How To Install Ruby on Rails with RVM on Debian 8
Ruby on Rails is one of the most popular application stacks for developers looking to create sites and web apps. The Ruby programming language, combined with the Rails development framework, makes app development simple.
You can easily install Ruby and Rails with RVM, the Ruby Version Manager. RVM also lets you manage and work with multiple Ruby environments.
In this guide, you’ll install RVM on a Debian 8 server, and then use RVM to install a stable version of Ruby on Rails. Once things are working, you’ll learn how to manage multiple versions of Ruby with RVM.

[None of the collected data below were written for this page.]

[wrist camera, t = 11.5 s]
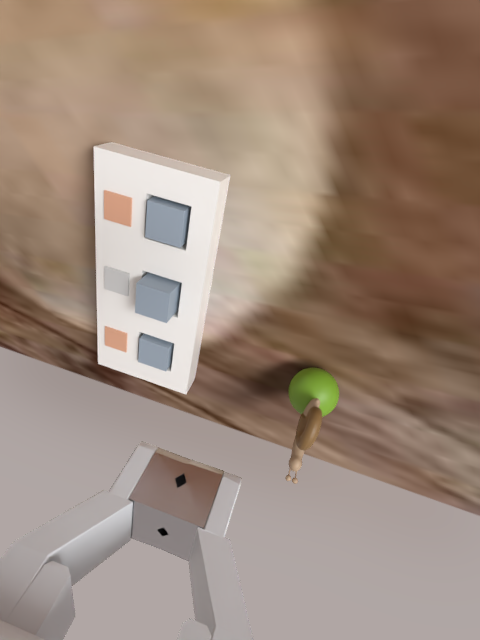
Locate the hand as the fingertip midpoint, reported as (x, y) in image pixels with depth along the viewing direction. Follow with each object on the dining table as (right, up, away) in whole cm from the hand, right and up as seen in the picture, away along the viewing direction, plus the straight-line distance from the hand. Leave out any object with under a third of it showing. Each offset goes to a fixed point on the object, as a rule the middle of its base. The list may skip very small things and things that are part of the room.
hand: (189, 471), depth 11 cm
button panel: (-8, +9, +32) cm, 34 cm away
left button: (-5, +15, +27) cm, 31 cm away
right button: (-8, +2, +36) cm, 37 cm away
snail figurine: (+10, -3, +34) cm, 36 cm away
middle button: (-7, +8, +31) cm, 32 cm away
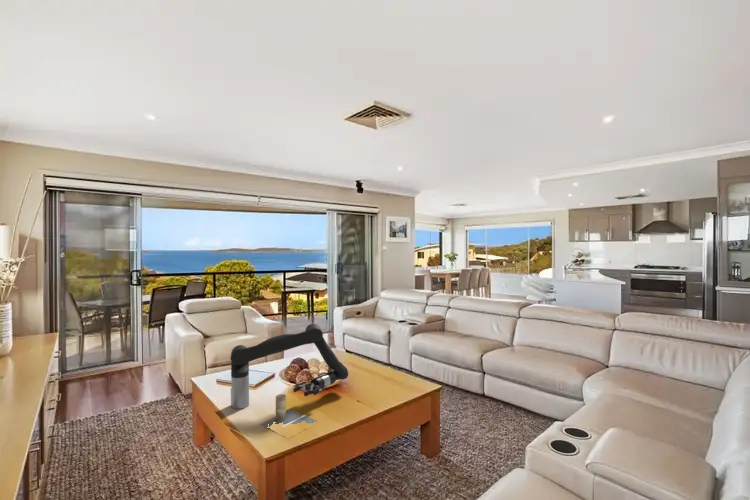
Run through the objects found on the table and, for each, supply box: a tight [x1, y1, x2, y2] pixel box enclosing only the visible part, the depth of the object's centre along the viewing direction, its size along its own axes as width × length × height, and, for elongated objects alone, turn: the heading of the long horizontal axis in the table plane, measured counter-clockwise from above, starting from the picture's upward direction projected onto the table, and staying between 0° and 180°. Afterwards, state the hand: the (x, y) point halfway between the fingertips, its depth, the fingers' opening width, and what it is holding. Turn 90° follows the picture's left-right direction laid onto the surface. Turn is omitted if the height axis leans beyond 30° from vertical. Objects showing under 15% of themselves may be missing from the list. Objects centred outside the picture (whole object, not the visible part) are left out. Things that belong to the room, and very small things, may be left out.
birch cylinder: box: [275, 393, 287, 422], centre depth 192 cm, size 5×5×12 cm
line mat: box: [259, 409, 318, 429], centre depth 188 cm, size 22×20×1 cm
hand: (299, 392), depth 202 cm, fingers open, 8 cm apart
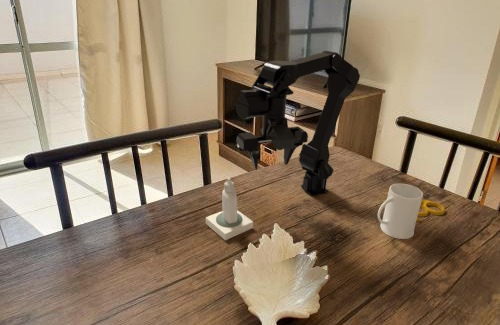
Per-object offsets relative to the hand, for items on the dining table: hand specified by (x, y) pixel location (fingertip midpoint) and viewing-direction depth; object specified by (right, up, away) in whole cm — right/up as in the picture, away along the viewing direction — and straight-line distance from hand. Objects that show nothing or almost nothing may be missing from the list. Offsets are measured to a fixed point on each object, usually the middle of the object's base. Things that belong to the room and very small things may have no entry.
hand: (270, 166), depth 102 cm
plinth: (-11, -16, -3) cm, 20 cm away
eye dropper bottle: (-11, -14, -4) cm, 18 cm away
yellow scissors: (+43, -14, +6) cm, 46 cm away
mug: (+32, -17, -3) cm, 36 cm away
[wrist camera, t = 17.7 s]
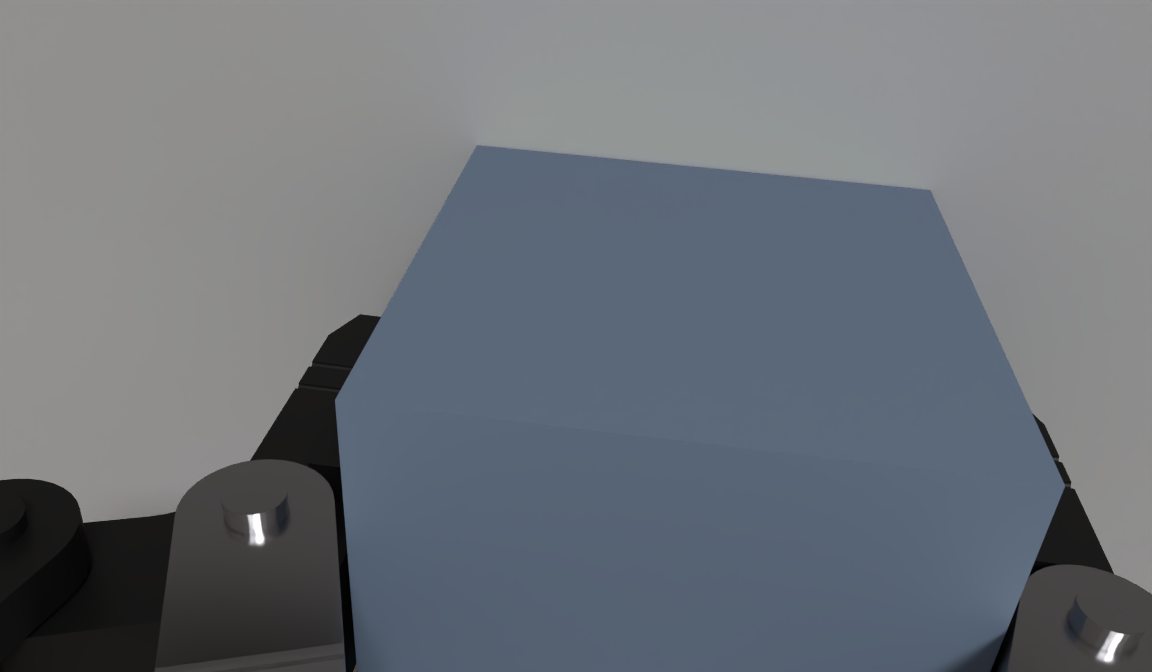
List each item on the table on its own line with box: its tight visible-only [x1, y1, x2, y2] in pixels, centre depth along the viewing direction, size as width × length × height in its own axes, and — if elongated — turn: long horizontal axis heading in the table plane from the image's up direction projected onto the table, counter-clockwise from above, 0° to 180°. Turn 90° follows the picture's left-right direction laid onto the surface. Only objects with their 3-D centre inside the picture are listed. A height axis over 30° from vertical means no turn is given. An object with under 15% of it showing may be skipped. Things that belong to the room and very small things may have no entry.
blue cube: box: [335, 146, 1065, 672], centre depth 10 cm, size 5×5×5 cm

To follow this tutorial, you need:
- A Debian 8 server with a non-root user with
sudoprivileges. You can set up a user with these privileges in our Initial Server Setup with Debian 8 guide.
- Node.js installed on your server, as Ruby on Rails uses Node.js to manage client-side assets. Follow How To Install Node.js on Debian 8.

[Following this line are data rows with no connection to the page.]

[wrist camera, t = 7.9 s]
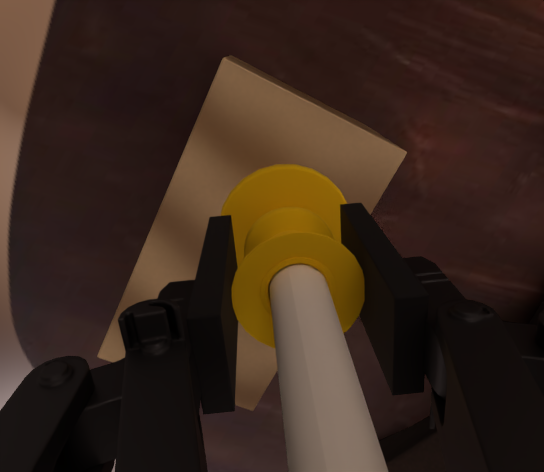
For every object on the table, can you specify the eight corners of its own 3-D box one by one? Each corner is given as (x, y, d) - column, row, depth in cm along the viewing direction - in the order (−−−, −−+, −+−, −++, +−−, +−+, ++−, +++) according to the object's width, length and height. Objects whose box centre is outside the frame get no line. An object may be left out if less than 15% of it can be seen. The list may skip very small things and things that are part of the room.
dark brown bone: (589, 228, 37) (345, 410, 47) (632, 248, 27) (314, 471, 38) (700, 332, 35) (420, 498, 45) (788, 392, 25) (408, 586, 36)
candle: (372, 192, 18) (921, 814, 3) (317, 302, 19) (516, 1027, 5) (247, 142, 17) (246, 711, 2) (200, 262, 18) (29, 1018, 4)
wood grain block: (230, 55, 29) (223, 57, 21) (365, 124, 31) (408, 152, 23) (133, 283, 35) (96, 357, 26) (252, 329, 37) (253, 411, 28)
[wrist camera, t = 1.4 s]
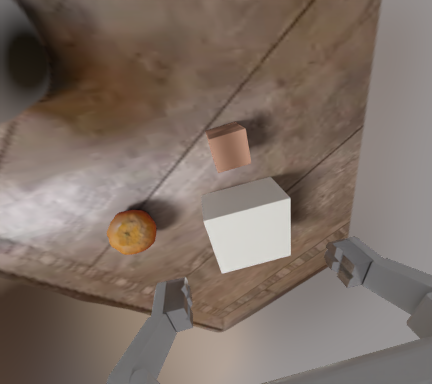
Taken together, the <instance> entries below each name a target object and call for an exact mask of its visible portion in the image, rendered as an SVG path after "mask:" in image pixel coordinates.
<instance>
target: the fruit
mask: <svg viewBox="0 0 432 384" xmlns="http://www.w3.org/2000/svg"><path fill="white" fill-rule="evenodd" d="M107 236H108V238H109V241H110V245H111V246H112V247H113V248H115V249H117V250H118V251H120V252H121V253H123V254H126V255H127V254H136V253H139V252H142V251H144V250H146V249H148V248H149V247H150V246H151V245H152V244H153V243H154V241H155V237H156V224H155V222H154V221H153V219H152V218H151V216H150V215H149V214H148V213H147V212H146V211H143V210H128V211H124V212H120V213H118V214H117V215H116V216H115V217H114V219H113V220H112V222H111V223H110V226H109V228H108V231H107Z"/></svg>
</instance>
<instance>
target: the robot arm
mask: <svg viewBox="0 0 432 384" xmlns="http://www.w3.org/2000/svg"><path fill="white" fill-rule="evenodd" d="M326 248H327V249H328V250H327V251H326V252H325V256H324V258H325V261H326V263H327V265H328V266H329V268H330V269H331V270H333V271H335V272H337V277H338V278H339V279H340V280H341V281H342V283H343V284H344V285H345V286H346V287H347V288H350V287H354V286H358V285H363V286H364V287H366V288H367V289H369V290H371V291H372V292H374V293H376V294H377V295H379V296H381V297H382V298H384V299H386V300H387V301H389V302H391V303H393V304H394V305H396V306H397V307H399V308H401V309H402V310H404V311H406V312H407V313H409V314H411V316H410V318H409V319H408V320H407V325H408V326H409V327H410V328H411V329H412V331H414V333H415V334H416V335H417V336H418V337H419V338H420V339H419V340H415V341H412V342H408V343H405V344H401V345H397V346H394V347H390V348H387V349H384V350H380V351H376V352H373V353H369V354H365V355H362V356H358V357H355V358H351V359H348V360H344V361H341V362H337V363H334V364H330V365H326V366H323V367H319V368H316V369H312V370H309V371H305V372H302V373H298V374H294V375H291V376H287V377H284V378H280V379H277V380H273V381H270V382H266V383H262V384H432V275H430V274H427V273H424V272H422V271H419V270H416V269H414V268H411V267H409V266H406V265H403V264H401V263H398V262H396V261H393V260H390V259H388V258H386V259H384V258H383V257H381V256H380V255H379V254H377V253H376V252H375V251H374V250H372V249H371V248H370V247H369V246H367V245H366V244H365V243H364V242H362V241H361V240H360V239H359V238H357V237H349V238H346V239H340V240H336V241H333V242H329V243H328V244H327V245H326ZM191 306H192V293H191V289H190V286H189V285H188V281H187V278H186V277H184V278H179V279H175V280H170V281H165V282H161V283H158V284H157V286H156V291H155V297H154V303H153V309H152V315H151V317H149V318H148V319H147V320H146V322H145V323H144V325H143V326H142V328H141V329H140V331H139V332H138V334H137V335H136V337H135V338H134V340H133V341H132V343H131V344H130V346H129V347H128V348H127V350H126V352H125V353H124V354H123V356H122V358H121V359H120V360H119V362H118V363H117V365H116V366H115V368H114V369H113V371H112V372H111V374H110V375H109V377H108V380H107V384H160V383H159V382H158V381H157V380H156V379H157V377H158V375H159V373H160V370H161V368H162V366H163V363H164V361H165V359H166V357H167V354H168V352H169V350H170V348H171V345H172V343H173V341H174V339H175V336H176V334H177V333H176V332H179V331H182V330H186V329H190V328H193V313H192V310H191Z"/></svg>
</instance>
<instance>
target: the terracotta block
mask: <svg viewBox="0 0 432 384" xmlns="http://www.w3.org/2000/svg"><path fill="white" fill-rule="evenodd" d="M205 132H206V135H207V139H208V142H209V146H210V149H211V153H212V156H213V160H214V162H215V165H216V168H217V171H218V173H220V172H224V171H227V170H230V169H234V168H237V167H241V166H244V165H247V164H251V158H250V152H249V146H248V140H247V134H246V128H244V127H243V126H241V125H240V124H238V123H237V122H233V123H229V124H226V125H223V126H220V127H216V128H213V129H210V130H206V131H205Z"/></svg>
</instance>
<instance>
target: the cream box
mask: <svg viewBox="0 0 432 384" xmlns="http://www.w3.org/2000/svg"><path fill="white" fill-rule="evenodd" d="M201 202H202V212H203V221H204V224H205V227H206V230H207V233H208V235H209V238H210V241H211V244H212V247H213V249H214V252H215V255H216V258H217V261H218V264H219V266H220V269H221V272H222V273H226V272H230V271H234V270H237V269H241V268H245V267H249V266H252V265H256V264H260V263H264V262H267V261H271V260H275V259H279V258H282V257H286V256H290V255H291V214H290V197H289V196H288V195H287V194H286V193H285V192H284V191H283V189H282V188H281V187H280V186H279V185H278V184H277V183H276V182H275V181H274V180H273V179H272V178H271V177H268V178H264V179H260V180H256V181H253V182H249V183H245V184H241V185H238V186H234V187H230V188H227V189H223V190H219V191H215V192H212V193H208V194H204V195H201Z"/></svg>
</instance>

The quickest way to install Ruby on Rails with RVM is to run the installation script hosted on the RVM web site.
First, use the
gpg command to contact a public key server and request the RVM project’s key which is used to sign each RVM release. This lets you verify the legitimacy of the RVM release you’ll download. From your home directory, execute the following command:
- gpg --keyserver hkp://keys.gnupg.net --recv-keys 409B6B1796C275462A1703113804BB82D39DC0E3
You’ll see the following output:
Outputgpg: directory `/home/sammy/.gnupg' created gpg: new configuration file `/home/sammy/.gnupg/gpg.conf' created gpg: WARNING: options in `/home/sammy/.gnupg/gpg.conf' are not yet active during this run gpg: keyring `/home/sammy/.gnupg/secring.gpg' created gpg: keyring `/home/sammy/.gnupg/pubring.gpg' created gpg: requesting key D39DC0E3 from hkp server keys.gnupg.net gpg: /home/sammy/.gnupg/trustdb.gpg: trustdb created gpg: key D39DC0E3: public key "Michal Papis (RVM signing) <email@example.com>" imported gpg: no ultimately trusted keys found gpg: Total number processed: 1 gpg: imported: 1 (RSA: 1)
Next, use the
curl command to download the RVM installation script from the project’s website. The backslash that leads the command ensures that we are using the regular
curl command and not any altered, aliased version.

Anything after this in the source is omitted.